**WHAT IS NEEDED**
Return all of the material that follows, keeping each line exactly as it is.

**DATASET EXTRACT**
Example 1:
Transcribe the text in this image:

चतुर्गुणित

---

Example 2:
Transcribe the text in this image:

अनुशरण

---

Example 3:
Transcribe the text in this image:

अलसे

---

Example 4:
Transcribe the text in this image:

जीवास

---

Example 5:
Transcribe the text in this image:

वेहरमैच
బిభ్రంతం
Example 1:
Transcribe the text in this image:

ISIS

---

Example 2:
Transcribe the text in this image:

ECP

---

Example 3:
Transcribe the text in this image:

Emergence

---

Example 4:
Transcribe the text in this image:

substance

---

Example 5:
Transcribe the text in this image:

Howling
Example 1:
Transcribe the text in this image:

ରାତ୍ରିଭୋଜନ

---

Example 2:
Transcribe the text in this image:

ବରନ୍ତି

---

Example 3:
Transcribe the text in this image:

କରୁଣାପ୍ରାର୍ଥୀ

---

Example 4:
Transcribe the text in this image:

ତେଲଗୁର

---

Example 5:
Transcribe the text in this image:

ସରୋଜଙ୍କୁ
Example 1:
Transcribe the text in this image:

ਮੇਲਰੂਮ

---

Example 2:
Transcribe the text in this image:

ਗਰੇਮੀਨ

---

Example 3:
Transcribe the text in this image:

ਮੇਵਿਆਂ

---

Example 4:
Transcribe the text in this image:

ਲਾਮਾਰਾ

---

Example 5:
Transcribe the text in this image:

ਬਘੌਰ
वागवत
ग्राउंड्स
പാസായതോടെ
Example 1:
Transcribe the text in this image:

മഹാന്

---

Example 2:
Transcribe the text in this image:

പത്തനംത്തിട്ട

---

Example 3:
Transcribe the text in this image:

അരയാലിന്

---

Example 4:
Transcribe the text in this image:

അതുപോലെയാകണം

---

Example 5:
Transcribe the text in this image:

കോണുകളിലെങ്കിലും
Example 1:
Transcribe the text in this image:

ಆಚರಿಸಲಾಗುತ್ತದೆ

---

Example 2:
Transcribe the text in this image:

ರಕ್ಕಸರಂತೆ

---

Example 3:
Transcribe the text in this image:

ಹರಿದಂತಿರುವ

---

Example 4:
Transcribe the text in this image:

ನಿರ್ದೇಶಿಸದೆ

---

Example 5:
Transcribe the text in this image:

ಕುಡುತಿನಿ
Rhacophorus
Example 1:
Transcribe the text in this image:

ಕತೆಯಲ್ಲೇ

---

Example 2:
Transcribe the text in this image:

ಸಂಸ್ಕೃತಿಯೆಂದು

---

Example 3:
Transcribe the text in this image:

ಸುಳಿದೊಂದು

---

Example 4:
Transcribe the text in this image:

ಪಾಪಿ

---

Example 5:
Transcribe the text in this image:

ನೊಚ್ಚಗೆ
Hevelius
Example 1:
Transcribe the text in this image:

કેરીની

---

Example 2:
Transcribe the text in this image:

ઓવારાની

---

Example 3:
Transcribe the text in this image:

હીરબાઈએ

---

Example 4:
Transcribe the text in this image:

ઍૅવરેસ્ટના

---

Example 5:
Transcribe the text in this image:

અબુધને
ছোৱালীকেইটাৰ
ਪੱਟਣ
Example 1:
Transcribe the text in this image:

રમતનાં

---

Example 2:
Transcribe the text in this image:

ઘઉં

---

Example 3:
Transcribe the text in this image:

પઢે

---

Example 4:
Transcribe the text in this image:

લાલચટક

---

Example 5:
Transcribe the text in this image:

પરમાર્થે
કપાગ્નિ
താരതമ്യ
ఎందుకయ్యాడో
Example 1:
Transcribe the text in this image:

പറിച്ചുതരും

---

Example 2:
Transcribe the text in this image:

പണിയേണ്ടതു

**SOLUTION TO THE PROBLEM**
Example 1:
Transcribe the text in this image:

चतुर्गुणित

---

Example 2:
Transcribe the text in this image:

अनुशरण

---

Example 3:
Transcribe the text in this image:

अलसे

---

Example 4:
Transcribe the text in this image:

जीवास

---

Example 5:
Transcribe the text in this image:

वेहरमैच
బిభ్రంతం
Example 1:
Transcribe the text in this image:

ISIS

---

Example 2:
Transcribe the text in this image:

ECP

---

Example 3:
Transcribe the text in this image:

Emergence

---

Example 4:
Transcribe the text in this image:

substance

---

Example 5:
Transcribe the text in this image:

Howling
Example 1:
Transcribe the text in this image:

ରାତ୍ରିଭୋଜନ

---

Example 2:
Transcribe the text in this image:

ବରନ୍ତି

---

Example 3:
Transcribe the text in this image:

କରୁଣାପ୍ରାର୍ଥୀ

---

Example 4:
Transcribe the text in this image:

ତେଲଗୁର

---

Example 5:
Transcribe the text in this image:

ସରୋଜଙ୍କୁ
Example 1:
Transcribe the text in this image:

ਮੇਲਰੂਮ

---

Example 2:
Transcribe the text in this image:

ਗਰੇਮੀਨ

---

Example 3:
Transcribe the text in this image:

ਮੇਵਿਆਂ

---

Example 4:
Transcribe the text in this image:

ਲਾਮਾਰਾ

---

Example 5:
Transcribe the text in this image:

ਬਘੌਰ
वागवत
ग्राउंड्स
പാസായതോടെ
Example 1:
Transcribe the text in this image:

മഹാന്

---

Example 2:
Transcribe the text in this image:

പത്തനംത്തിട്ട

---

Example 3:
Transcribe the text in this image:

അരയാലിന്

---

Example 4:
Transcribe the text in this image:

അതുപോലെയാകണം

---

Example 5:
Transcribe the text in this image:

കോണുകളിലെങ്കിലും
Example 1:
Transcribe the text in this image:

ಆಚರಿಸಲಾಗುತ್ತದೆ

---

Example 2:
Transcribe the text in this image:

ರಕ್ಕಸರಂತೆ

---

Example 3:
Transcribe the text in this image:

ಹರಿದಂತಿರುವ

---

Example 4:
Transcribe the text in this image:

ನಿರ್ದೇಶಿಸದೆ

---

Example 5:
Transcribe the text in this image:

ಕುಡುತಿನಿ
Rhacophorus
Example 1:
Transcribe the text in this image:

ಕತೆಯಲ್ಲೇ

---

Example 2:
Transcribe the text in this image:

ಸಂಸ್ಕೃತಿಯೆಂದು

---

Example 3:
Transcribe the text in this image:

ಸುಳಿದೊಂದು

---

Example 4:
Transcribe the text in this image:

ಪಾಪಿ

---

Example 5:
Transcribe the text in this image:

ನೊಚ್ಚಗೆ
Hevelius
Example 1:
Transcribe the text in this image:

કેરીની

---

Example 2:
Transcribe the text in this image:

ઓવારાની

---

Example 3:
Transcribe the text in this image:

હીરબાઈએ

---

Example 4:
Transcribe the text in this image:

ઍૅવરેસ્ટના

---

Example 5:
Transcribe the text in this image:

અબુધને
ছোৱালীকেইটাৰ
ਪੱਟਣ
Example 1:
Transcribe the text in this image:

રમતનાં

---

Example 2:
Transcribe the text in this image:

ઘઉં

---

Example 3:
Transcribe the text in this image:

પઢે

---

Example 4:
Transcribe the text in this image:

લાલચટક

---

Example 5:
Transcribe the text in this image:

પરમાર્થે
કપાગ્નિ
താരതമ്യ
ఎందుకయ్యాడో
Example 1:
Transcribe the text in this image:

പറിച്ചുതരും

---

Example 2:
Transcribe the text in this image:

പണിയേണ്ടതു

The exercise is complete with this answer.